Sugar 101: all sugars are not equal

Sugar 101: all sugars are not equal

We've been bamboozled when it comes to sugar, but really, it’s simple: Natural sugars are good in moderation; refined sugars are bad. Really bad.

So what’s the difference?

Natural cane sugar is loaded with vitamins, minerals, enzymes, fibers and phytonutrients that help the body digest naturally occurring sugars. Cane sugar also contains vitamins A, C, B1, B2, B6, niacin, and pantothenic acid, which work synergistically with the minerals to nourish the body. Cane sugar also contains a unique mix of compounds called polyphenols, phytonutrients with powerful antioxidant properties and numerous potential health benefits. The polyphenols, vitamins, and minerals present in cane sugar help slow down the absorption of the sugars and prevent the sharp rise in blood sugar levels associated with refined sugar.
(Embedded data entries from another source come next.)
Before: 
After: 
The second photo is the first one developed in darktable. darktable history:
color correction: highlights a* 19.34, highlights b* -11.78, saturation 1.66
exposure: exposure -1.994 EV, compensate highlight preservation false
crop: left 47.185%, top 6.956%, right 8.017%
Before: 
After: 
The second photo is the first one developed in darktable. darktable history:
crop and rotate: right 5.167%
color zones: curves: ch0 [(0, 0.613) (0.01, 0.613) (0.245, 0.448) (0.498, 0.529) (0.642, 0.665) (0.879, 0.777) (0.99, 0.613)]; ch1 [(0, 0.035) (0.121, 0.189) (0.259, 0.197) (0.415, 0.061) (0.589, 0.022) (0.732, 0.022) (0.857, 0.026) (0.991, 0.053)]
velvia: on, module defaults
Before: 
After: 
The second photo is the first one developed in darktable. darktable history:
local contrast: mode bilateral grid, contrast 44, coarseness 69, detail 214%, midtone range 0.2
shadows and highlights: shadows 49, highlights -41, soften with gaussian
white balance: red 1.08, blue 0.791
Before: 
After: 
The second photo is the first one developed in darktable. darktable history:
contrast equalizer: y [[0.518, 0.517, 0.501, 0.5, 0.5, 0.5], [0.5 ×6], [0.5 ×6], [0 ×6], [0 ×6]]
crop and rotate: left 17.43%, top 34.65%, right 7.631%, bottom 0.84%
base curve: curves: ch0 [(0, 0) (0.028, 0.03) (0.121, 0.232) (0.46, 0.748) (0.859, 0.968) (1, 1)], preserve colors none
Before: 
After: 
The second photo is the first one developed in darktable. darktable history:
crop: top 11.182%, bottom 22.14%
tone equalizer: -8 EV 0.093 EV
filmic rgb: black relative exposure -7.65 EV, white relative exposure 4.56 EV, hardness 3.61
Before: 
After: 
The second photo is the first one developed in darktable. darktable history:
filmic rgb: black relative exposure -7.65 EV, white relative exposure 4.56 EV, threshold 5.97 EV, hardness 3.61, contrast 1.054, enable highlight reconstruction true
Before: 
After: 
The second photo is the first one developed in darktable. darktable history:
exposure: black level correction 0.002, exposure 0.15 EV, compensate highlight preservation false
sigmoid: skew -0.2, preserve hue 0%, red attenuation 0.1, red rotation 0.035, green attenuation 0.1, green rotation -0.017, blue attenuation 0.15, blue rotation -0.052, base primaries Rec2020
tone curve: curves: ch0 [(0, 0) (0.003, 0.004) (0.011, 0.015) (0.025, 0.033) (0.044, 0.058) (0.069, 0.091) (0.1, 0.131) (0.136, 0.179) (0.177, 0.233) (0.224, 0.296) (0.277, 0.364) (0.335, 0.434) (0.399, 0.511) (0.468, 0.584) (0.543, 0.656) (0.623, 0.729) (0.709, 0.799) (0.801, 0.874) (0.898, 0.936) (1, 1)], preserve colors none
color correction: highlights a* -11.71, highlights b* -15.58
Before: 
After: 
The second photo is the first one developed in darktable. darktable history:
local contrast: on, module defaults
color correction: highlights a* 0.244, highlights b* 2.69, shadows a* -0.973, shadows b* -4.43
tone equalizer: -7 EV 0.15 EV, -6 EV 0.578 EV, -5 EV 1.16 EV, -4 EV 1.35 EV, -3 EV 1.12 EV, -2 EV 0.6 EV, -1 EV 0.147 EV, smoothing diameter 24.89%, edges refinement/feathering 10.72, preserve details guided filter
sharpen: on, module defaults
White sugar is heavily refined

During refinement, sugarcane is boiled at high temperatures, which destroys the enzymes and many of the nutrients present in the sugarcane. Then it’s crystallized through evaporation and further processed with phosphoric acid, formic acid, sulphur dioxide, preservatives, flocculants, surfactants, bleaching agents and viscosity modifiers. If this sounds horrible, it's because it is. Your body does not even recognize refined sugar as a food. It’s a chemical. And all that processing removes minerals required to digest sugar, including calcium, phosphorous, chromium, magnesium, cobalt, copper, iron, zinc and manganese. When you eat refined sugar, your body must use stored nutrients to digest it. This “leaching” robs calcium and other minerals from your bones, tissues and teeth.

According to Ayurvedic tradition, natural sugar cane and honey are not mere sweeteners. They function as transporters of nutrients and are fundamental to assisting the body in absorbing and processing the benefits of the other botanicals within the formula. HANAH ONE contains less than 10 grams of sugar per tablespoon. This is less than the sugar present in 8 ounces of kombucha or in a medium peach, which contains 13 grams. Even a medium sized tomato contains 3.2 grams of sugar.

So what to do?

The body does need sugars as part of a balanced diet, and many foods contain natural sugars. If you require additional sugar for recipes or sport, look for natural cane sugar, non-refined, or use honey.


 

DISCLAIMER

Statements throughout this publication have not been evaluated by the FDA. These products are not intended to diagnose, treat, cure or prevent any disease process.